Fino alla Prima guerra mondiale i bagni di mare estivi vedranno convivere nella mentalità comune l'aspetto medico e quello ludico. Progressivamente sarà quest'ultimo a prevalere. Ma solo negli anni Venti del secolo scorso la scoperta del mare estivo potrà definirsi compiuta. Anche perché in quel periodo cambia profondamente la clientela delle località turistiche. La guerra ha messo in ginocchio e in qualche caso annientato la vecchia aristocrazia di origine fondiaria. Il ceto emergente è quello della borghesia urbanizzata, in cerca di momenti di svago da ricavare tra i ritmi serrati legati alle esigenze produttive. In più in Europa si sono affacciati visitatori nuovi: «Tra il 1917 e il 1919 decine di migliaia di soldati yankees vengono sistemati negli hotel della Costa Azzurra», spiega Annunziata Berrino («Storia del turismo in Italia», Il Mulino). «Stupiti non comprendono perché disertare le coste mediterranee d'estate, loro che provengono da regioni che hanno estati torride».

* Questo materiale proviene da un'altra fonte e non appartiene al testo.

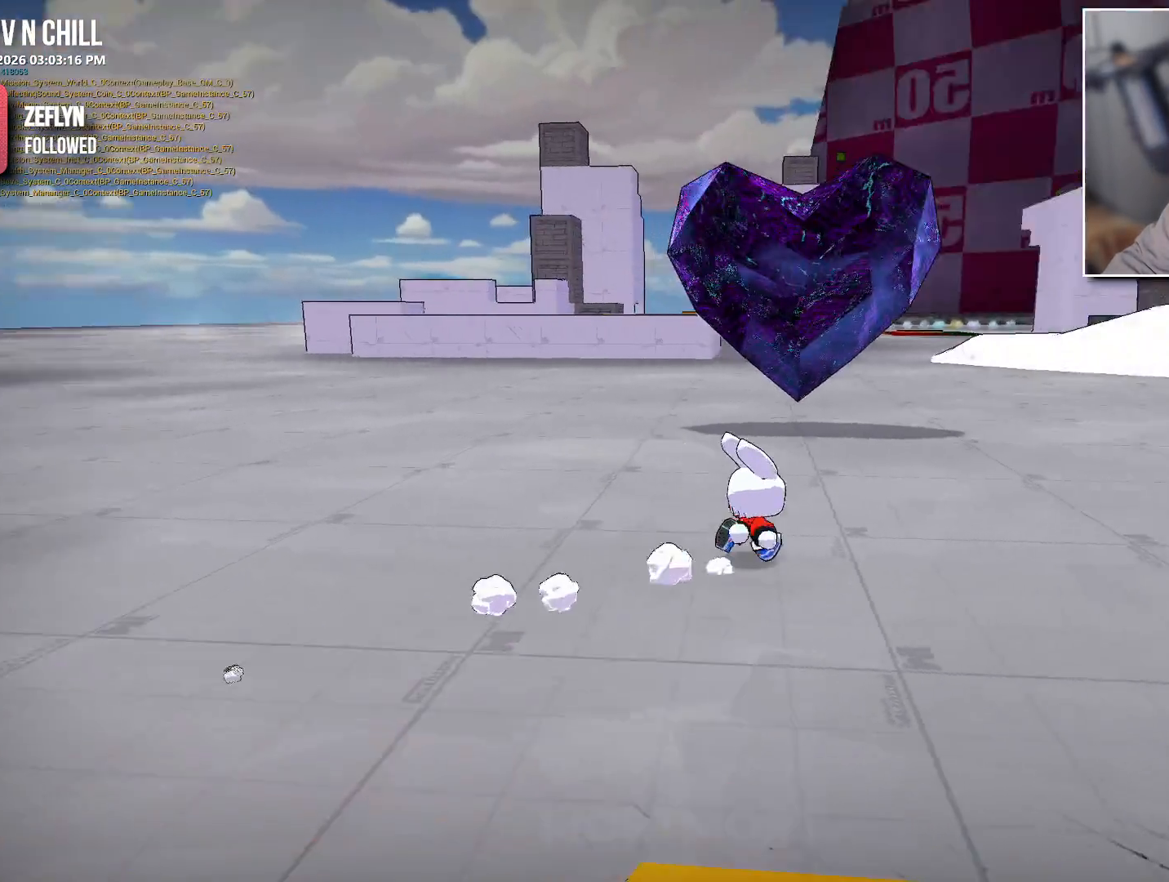
{"buttons": [], "left_stick": "up", "right_stick": "center", "events": [[83, "left_stick", "up"]]}
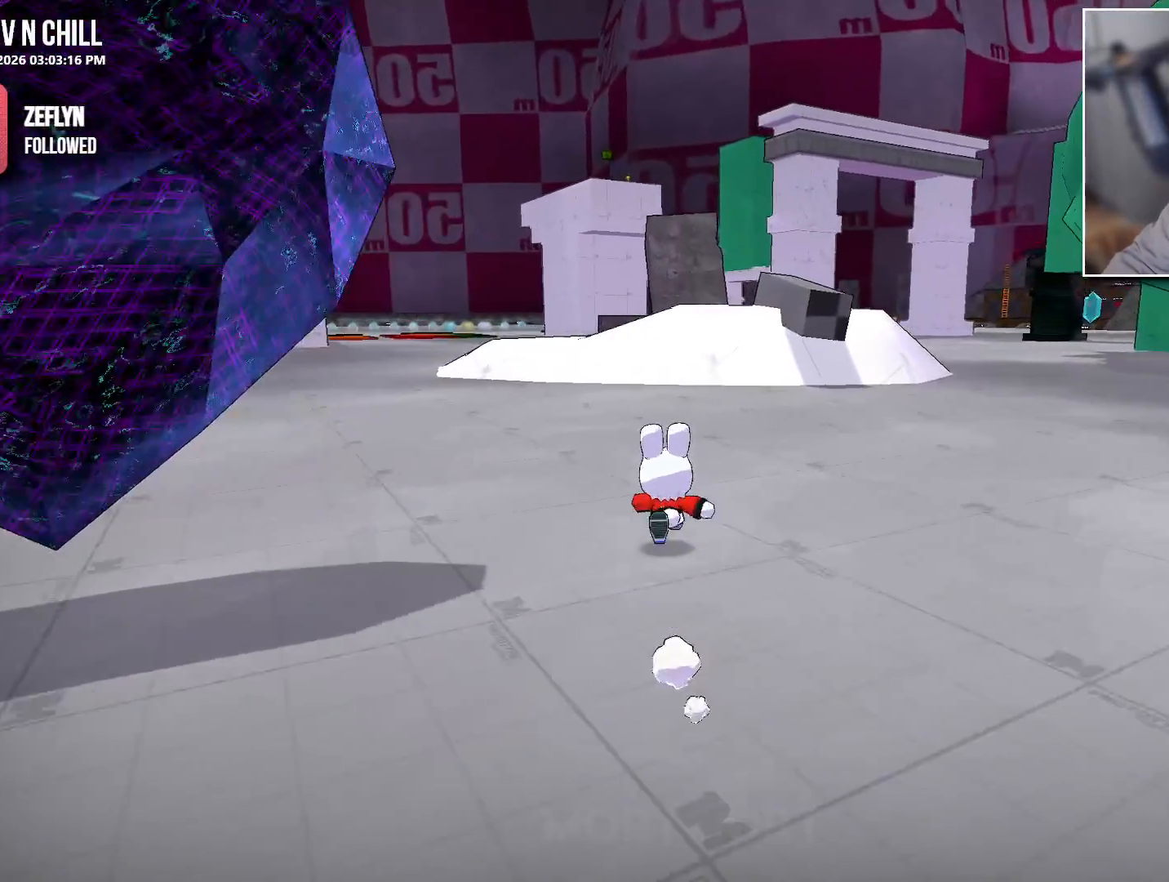
{"buttons": [], "left_stick": "up", "right_stick": "center", "events": []}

C'è un romanzo che fissa definitivamente la nuova realtà, «Tenera è la notte», di Francis Scott Fitzgerald, pubblicato nel 1934 in America, ma ambientato alla metà degli anni Venti in Costa Azzurra. Uno dei passi più conosciuti del libro parla del cambiamento delle abitudini dei turisti dell'alta società. La protagonista, una ragazza americana, arriva a Cap d'Antibes una mattina di giugno del 1925: «Sulla bella costa della riviera francese, a mezza strada tra Marsiglia e il confine italiano, sorge un albergo rosa, grande e orgoglioso. Palme deferenti ne rinfrescano la facciata rosata, e davanti a esso si stende una breve spiaggia abbagliante.
Recentemente è diventato un ritrovo estivo di gente importante e alla moda; dieci anni fa, quando in aprile la clientela inglese andava verso il Nord, era quasi deserto».Grazie al jet set soprattutto americano i dispiaceri della contessa Marija Baskirceva non sono ormai che un ricordo lontano.